Multiview visual forecasting and planning by world model. At time step \( T \), the world model imagines the multiple futures at \(T+K\), and finds it is safe to keep going straight at \(T\). Then the model realizes that the ego car will be too close to the front car according to the imagination of time step \(T + 2K\), so it decides to change to the left lane for a safe overtaking.

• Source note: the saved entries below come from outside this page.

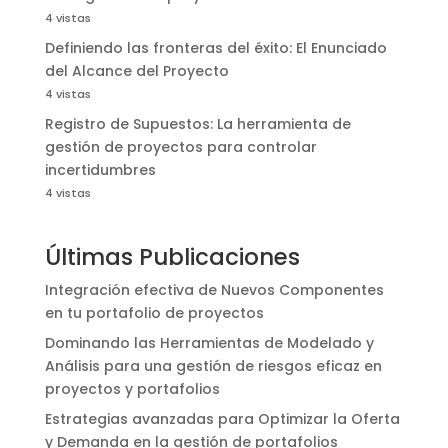
4 vistas
Definiendo las fronteras del éxito: El Enunciado
del Alcance del Proyecto
4 vistas
Registro de Supuestos: La herramienta de
gestión de proyectos para controlar
incertidumbres
4 vistas
Últimas Publicaciones
Integración efectiva de Nuevos Componentes
en tu portafolio de proyectos
Dominando las Herramientas de Modelado y
Análisis para una gestión de riesgos eficaz en
proyectos y portafolios
Estrategias avanzadas para Optimizar la Oferta
y Demanda en la gestión de portafolios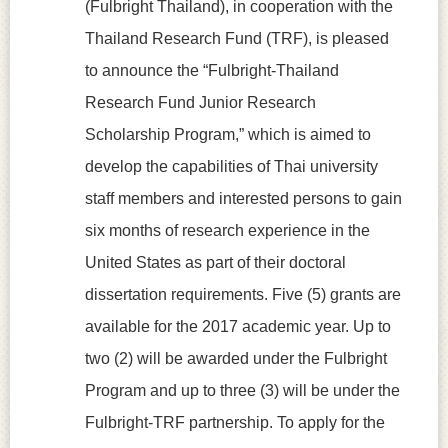
(Fulbright Thailand), in cooperation with the
Thailand Research Fund (TRF), is pleased
to announce the “Fulbright-Thailand
Research Fund Junior Research
Scholarship Program,” which is aimed to
develop the capabilities of Thai university
staff members and interested persons to gain
six months of research experience in the
United States as part of their doctoral
dissertation requirements. Five (5) grants are
available for the 2017 academic year. Up to
two (2) will be awarded under the Fulbright
Program and up to three (3) will be under the
Fulbright-TRF partnership. To apply for the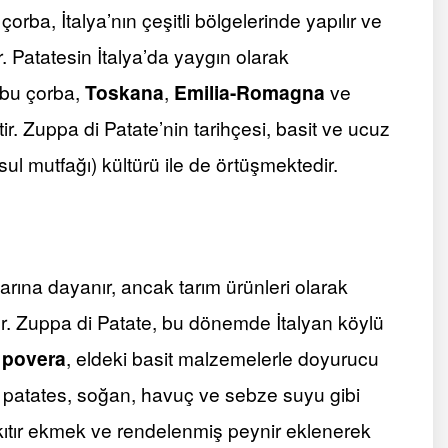
çorba, İtalya’nın çeşitli bölgelerinde yapılır ve
r. Patatesin İtalya’da yaygın olarak
 bu çorba,
Toskana
,
Emilia-Romagna
ve
ir. Zuppa di Patate’nin tarihçesi, basit ve ucuz
l mutfağı) kültürü ile de örtüşmektedir.
i
nlarına dayanır, ancak tarım ürünleri olarak
ur. Zuppa di Patate, bu dönemde İtalyan köylü
 povera
, eldeki basit malzemelerle doyurucu
 patates, soğan, havuç ve sebze suyu gibi
kıtır ekmek ve rendelenmiş peynir eklenerek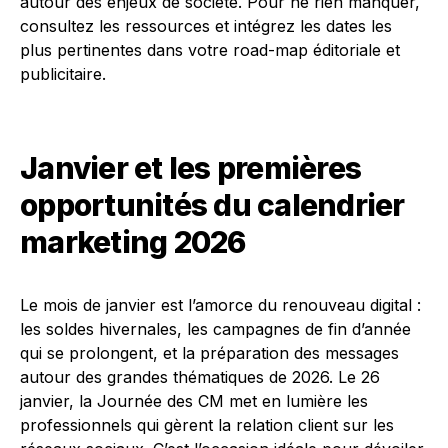
autour des enjeux de société. Pour ne rien manquer,
consultez les ressources et intégrez les dates les
plus pertinentes dans votre road-map éditoriale et
publicitaire.
Janvier et les premières
opportunités du calendrier
marketing 2026
Le mois de janvier est l’amorce du renouveau digital :
les soldes hivernales, les campagnes de fin d’année
qui se prolongent, et la préparation des messages
autour des grandes thématiques de 2026. Le 26
janvier, la Journée des CM met en lumière les
professionnels qui gèrent la relation client sur les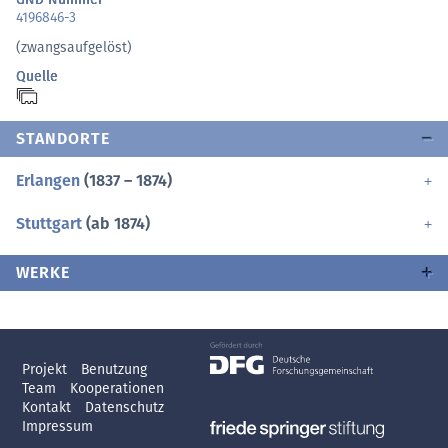
4196846-3
(zwangsaufgelöst)
Quelle
STANDORTE
Erlangen
(1837 – 1874)
Stuttgart
(ab 1874)
WERKE
Projekt
Benutzung
Team
Kooperationen
Kontakt
Datenschutz
Impressum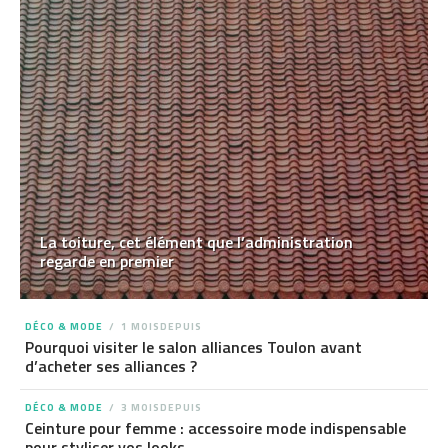
La toiture, cet élément que l’administration
regarde en premier
DÉCO & MODE
1 MOISDEPUIS
Pourquoi visiter le salon alliances Toulon avant
d’acheter ses alliances ?
DÉCO & MODE
3 MOISDEPUIS
Ceinture pour femme : accessoire mode indispensable
pour styliser vos looks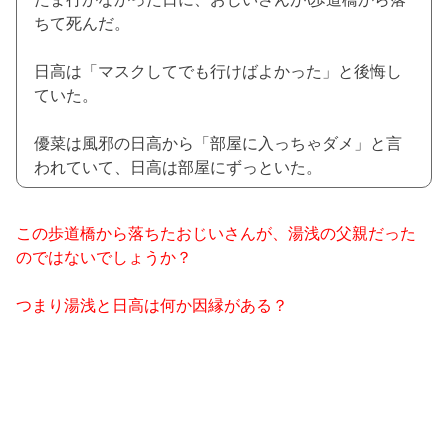
ちて死んだ。
日高は「マスクしてでも行けばよかった」と後悔し
ていた。
優菜は風邪の日高から「部屋に入っちゃダメ」と言
われていて、日高は部屋にずっといた。
この歩道橋から落ちたおじいさんが、湯浅の父親だった
のではないでしょうか？
つまり湯浅と日高は何か因縁がある？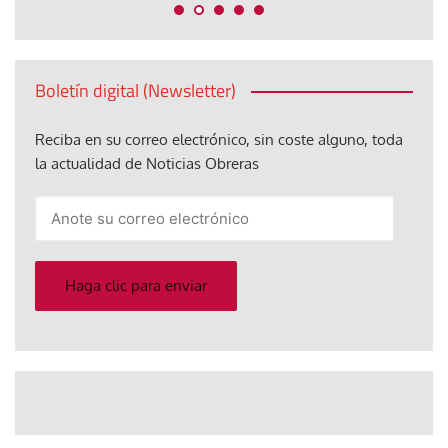
Boletín digital (Newsletter)
Reciba en su correo electrónico, sin coste alguno, toda
la actualidad de Noticias Obreras
Anote
su
correo
electrónico
Haga clic para enviar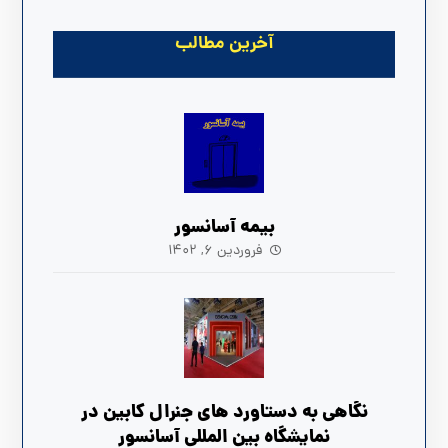
آخرین مطالب
بیمه آسانسور
فروردین ۶, ۱۴۰۲
نگاهی به دستاورد های جنرال کابین در
نمایشگاه بین المللی آسانسور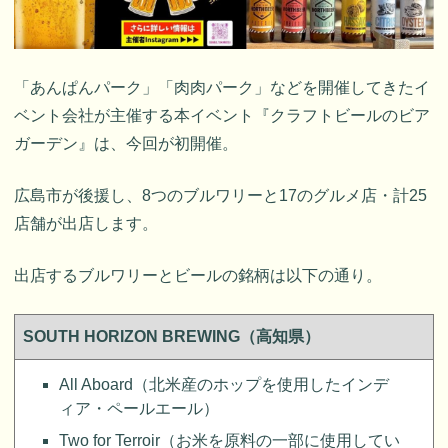
「あんぱんパーク」「肉肉パーク」などを開催してきたイ
ベント会社が主催する本イベント『クラフトビールのビア
ガーデン』は、今回が初開催。
広島市が後援し、8つのブルワリーと17のグルメ店・計25
店舗が出店します。
出店するブルワリーとビールの銘柄は以下の通り。
SOUTH HORIZON BREWING（高知県）
All Aboard（北米産のホップを使用したインデ
ィア・ペールエール）
Two for Terroir（お米を原料の一部に使用してい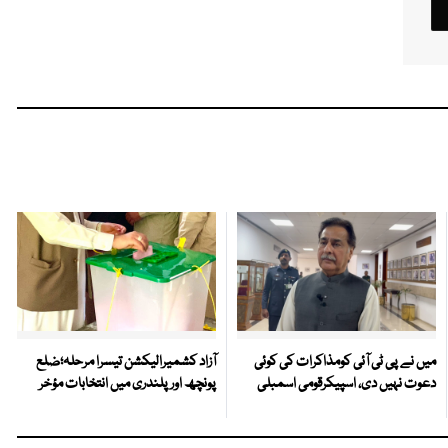
میں نے پی ٹی آئی کومذاکرات کی کوئی
آزاد کشمیرالیکشن تیسرا مرحلہ؛ضلع
دعوت نہیں دی، اسپیکرقومی اسمبلی
پونچھ اور پلندری میں انتخابات مؤخر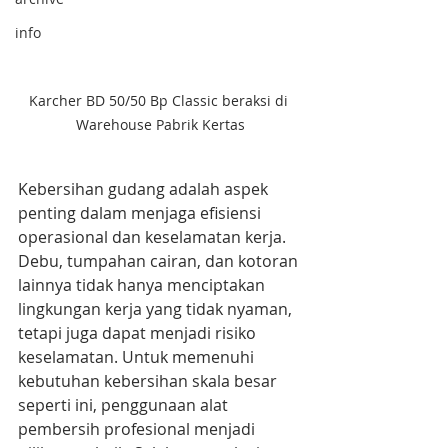
info
Karcher BD 50/50 Bp Classic beraksi di 
Warehouse Pabrik Kertas
Kebersihan gudang adalah aspek 
penting dalam menjaga efisiensi 
operasional dan keselamatan kerja. 
Debu, tumpahan cairan, dan kotoran 
lainnya tidak hanya menciptakan 
lingkungan kerja yang tidak nyaman, 
tetapi juga dapat menjadi risiko 
keselamatan. Untuk memenuhi 
kebutuhan kebersihan skala besar 
seperti ini, penggunaan alat 
pembersih profesional menjadi 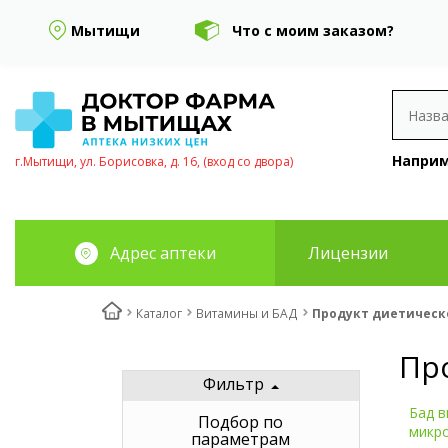
Мытищи
Что с моим заказом?
Наприм
г.Мытищи, ул. Борисовка, д. 16, (вход со двора)
Адрес аптеки
Лицензии
Каталог
Витамины и БАД
Продукт диетическ
Пр
Фильтр
Бад в
Подбор по
микр
параметрам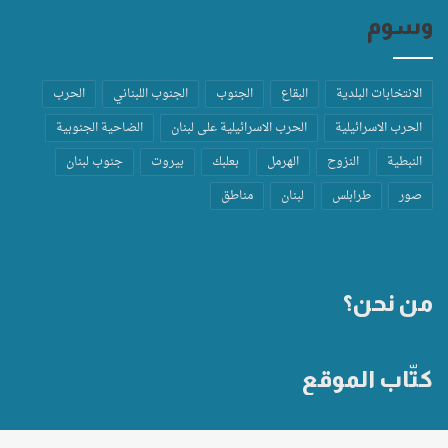
وسوم
الانتخابات البلدية
البقاع
الجنوب
الجنوب اللبناني
الحرب
الحرب الاسرائيلية
الحرب الاسرائيلية على لبنان
الضاحية الجنوبية
النبطية
النزوح
الهرمل
بعلبك
بيروت
جنوب لبنان
صور
طرابلس
لبنان
مناطق
من نحن؟
كتّاب الموقع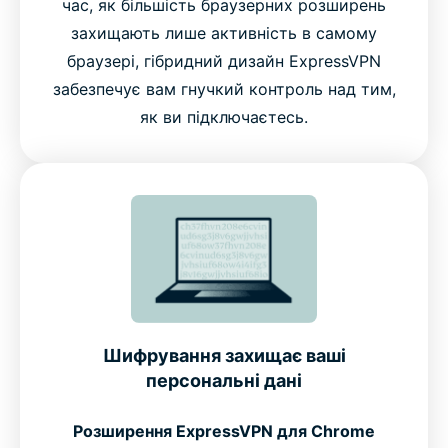
час, як більшість браузерних розширень
захищають лише активність в самому
браузері, гібридний дизайн ExpressVPN
забезпечує вам гнучкий контроль над тим,
як ви підключаєтесь.
Шифрування захищає ваші
персональні дані
Розширення ExpressVPN для Chrome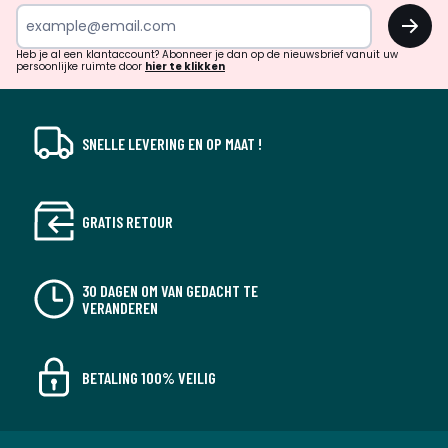
inspiratie
OK
en
!
verrassingen?
Heb je al een klantaccount? Abonneer je dan op de nieuwsbrief vanuit uw
persoonlijke ruimte door
hier te klikken
SNELLE LEVERING EN OP MAAT !
GRATIS RETOUR
30 DAGEN OM VAN GEDACHT TE
VERANDEREN
BETALING 100% VEILIG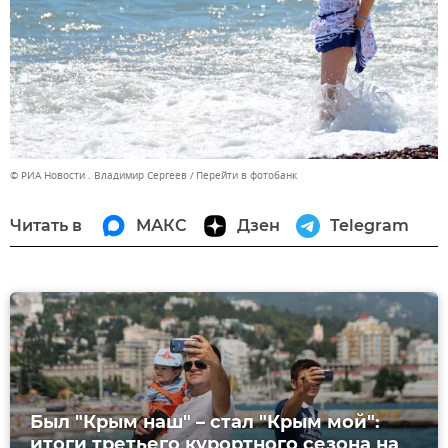
© РИА Новости . Владимир Сергеев
Перейти в фотобанк
Читать в
МАКС
Дзен
Telegram
Был "Крым наш" – стал "Крым мой":
итоги третьего курортного сезона на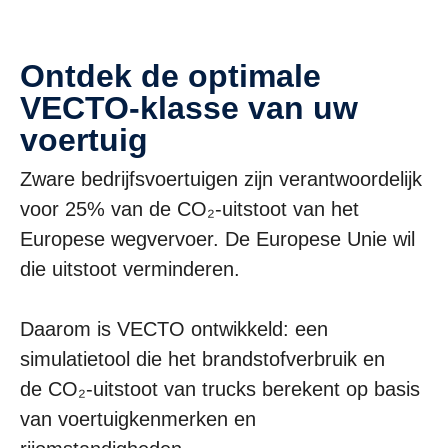
Ontdek de optimale
VECTO-klasse van uw
voertuig
Zware bedrijfsvoertuigen zijn verantwoordelijk
voor 25% van de CO₂-uitstoot van het
Europese wegvervoer. De Europese Unie wil
die uitstoot verminderen.
Daarom is VECTO ontwikkeld: een
simulatietool die het brandstofverbruik en
de CO₂-uitstoot van trucks berekent op basis
van voertuigkenmerken en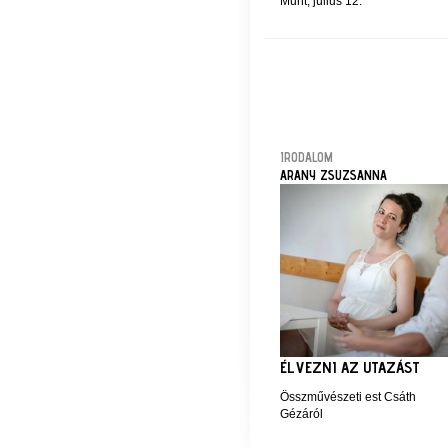
Munt, július 12.
IRODALOM
ARANY ZSUZSANNA
ÉLVEZNI AZ UTAZÁST
Összművészeti est Csáth
Gézáról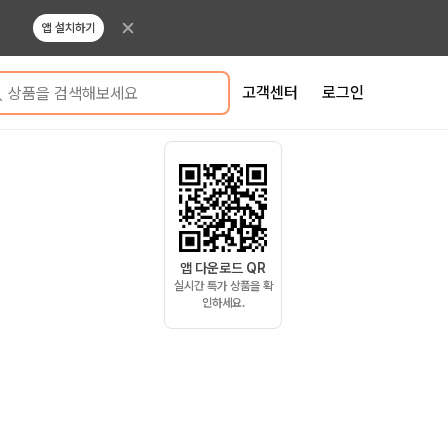
앱 설치하기
고객센터
로그인
상품을 검색해보세요
앱 다운로드 QR
실시간 특가 상품을 확
인하세요.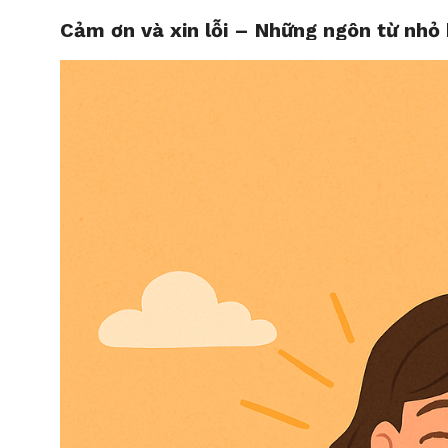
Cảm ơn và xin lỗi – Những ngôn từ nhỏ
HOME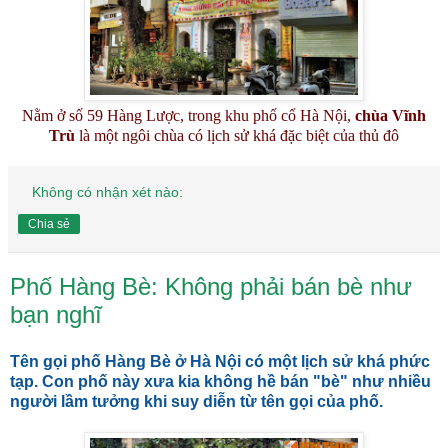
Nằm ở số 59 Hàng Lược, trong khu phố cổ Hà Nội,
chùa Vĩnh
Trù
là một ngôi chùa có lịch sử khá đặc biệt của thủ đô
Không có nhận xét nào:
Chia sẻ
Phố Hàng Bè: Không phải bán bè như
bạn nghĩ
Tên gọi phố Hàng Bè ở Hà Nội có một lịch sử khá phức
tạp. Con phố này xưa kia không hề bán "bè" như nhiều
người lầm tưởng khi suy diễn từ tên gọi của phố.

In autonomous driving, predicting future events in advance and evaluating the foreseeable risks empowers autonomous vehicles to better plan their actions, enhancing safety and efficiency on the road. To this end, we propose Drive-WM, the first driving world model compatible with existing end-to-end planning models. Through a joint spatial-temporal modeling facilitated by view factorization, our model is the first to generate high-fidelity multiview videos in driving scenes. Building on its powerful generation ability, we showcase the potential of applying the world model for safe driving planning for the first time. Particularly, our Drive-WM enables driving into multiple futures based on distinct driving maneuvers, and determines the optimal trajectory according to the image-based rewards. Evaluation on real-world driving datasets verifies that our method could generate high-quality, consistent, and controllable multiview videos, opening up possibilities for real-world simulations and safe planning.
Overview of the proposed framework. (a) illustrates the training and inference pipeline of the proposed method. (b) visualizes the unified conditions leveraged to control the generation of multi-view video. (c) represents the probabilistic graph of factorized multiview generation. It takes the 3-view output from (a) as input to generate other views, enhancing the multi-view consistency.
End-to-end planning pipeline with our world model. We display the components of our planning pipeline at the top and illustrate the decision-making process in the planning tree using image-based rewards at the bottom.